* _Try it_
Every record that follows must be duplicated exactly, with images left out.

*** Records provided ***

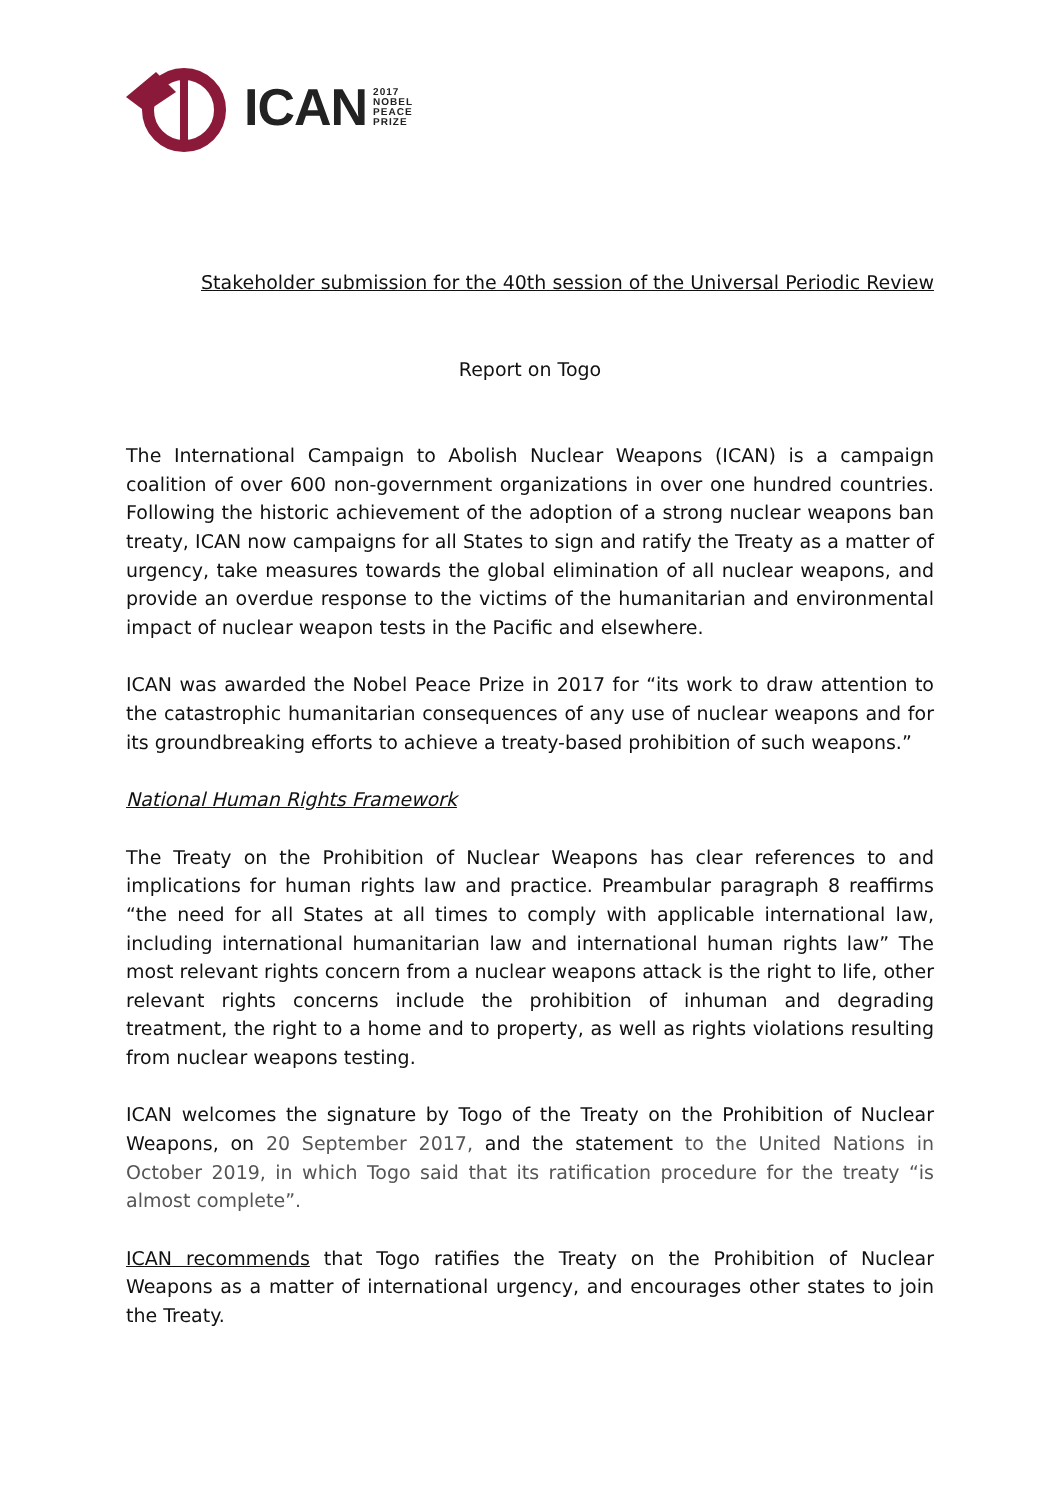ICAN 2017
NOBEL
PEACE
PRIZE
Stakeholder submission for the 40th session of the Universal Periodic Review
Report on Togo
The International Campaign to Abolish Nuclear Weapons (ICAN) is a campaign coalition of over 600 non-government organizations in over one hundred countries. Following the historic achievement of the adoption of a strong nuclear weapons ban treaty, ICAN now campaigns for all States to sign and ratify the Treaty as a matter of urgency, take measures towards the global elimination of all nuclear weapons, and provide an overdue response to the victims of the humanitarian and environmental impact of nuclear weapon tests in the Pacific and elsewhere.
ICAN was awarded the Nobel Peace Prize in 2017 for “its work to draw attention to the catastrophic humanitarian consequences of any use of nuclear weapons and for its groundbreaking efforts to achieve a treaty-based prohibition of such weapons.”
National Human Rights Framework
The Treaty on the Prohibition of Nuclear Weapons has clear references to and implications for human rights law and practice. Preambular paragraph 8 reaffirms “the need for all States at all times to comply with applicable international law, including international humanitarian law and international human rights law” The most relevant rights concern from a nuclear weapons attack is the right to life, other relevant rights concerns include the prohibition of inhuman and degrading treatment, the right to a home and to property, as well as rights violations resulting from nuclear weapons testing.
ICAN welcomes the signature by Togo of the Treaty on the Prohibition of Nuclear Weapons, on 20 September 2017, and the statement to the United Nations in October 2019, in which Togo said that its ratification procedure for the treaty “is almost complete”.
ICAN recommends that Togo ratifies the Treaty on the Prohibition of Nuclear Weapons as a matter of international urgency, and encourages other states to join the Treaty.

*** End of Records provided ***

* _Output of the exercise_
ICAN 2017
NOBEL
PEACE
PRIZE
Stakeholder submission for the 40th session of the Universal Periodic Review
Report on Togo
The International Campaign to Abolish Nuclear Weapons (ICAN) is a campaign coalition of over 600 non-government organizations in over one hundred countries. Following the historic achievement of the adoption of a strong nuclear weapons ban treaty, ICAN now campaigns for all States to sign and ratify the Treaty as a matter of urgency, take measures towards the global elimination of all nuclear weapons, and provide an overdue response to the victims of the humanitarian and environmental impact of nuclear weapon tests in the Pacific and elsewhere.
ICAN was awarded the Nobel Peace Prize in 2017 for “its work to draw attention to the catastrophic humanitarian consequences of any use of nuclear weapons and for its groundbreaking efforts to achieve a treaty-based prohibition of such weapons.”
National Human Rights Framework
The Treaty on the Prohibition of Nuclear Weapons has clear references to and implications for human rights law and practice. Preambular paragraph 8 reaffirms “the need for all States at all times to comply with applicable international law, including international humanitarian law and international human rights law” The most relevant rights concern from a nuclear weapons attack is the right to life, other relevant rights concerns include the prohibition of inhuman and degrading treatment, the right to a home and to property, as well as rights violations resulting from nuclear weapons testing.
ICAN welcomes the signature by Togo of the Treaty on the Prohibition of Nuclear Weapons, on 20 September 2017, and the statement to the United Nations in October 2019, in which Togo said that its ratification procedure for the treaty “is almost complete”.
ICAN recommends that Togo ratifies the Treaty on the Prohibition of Nuclear Weapons as a matter of international urgency, and encourages other states to join the Treaty.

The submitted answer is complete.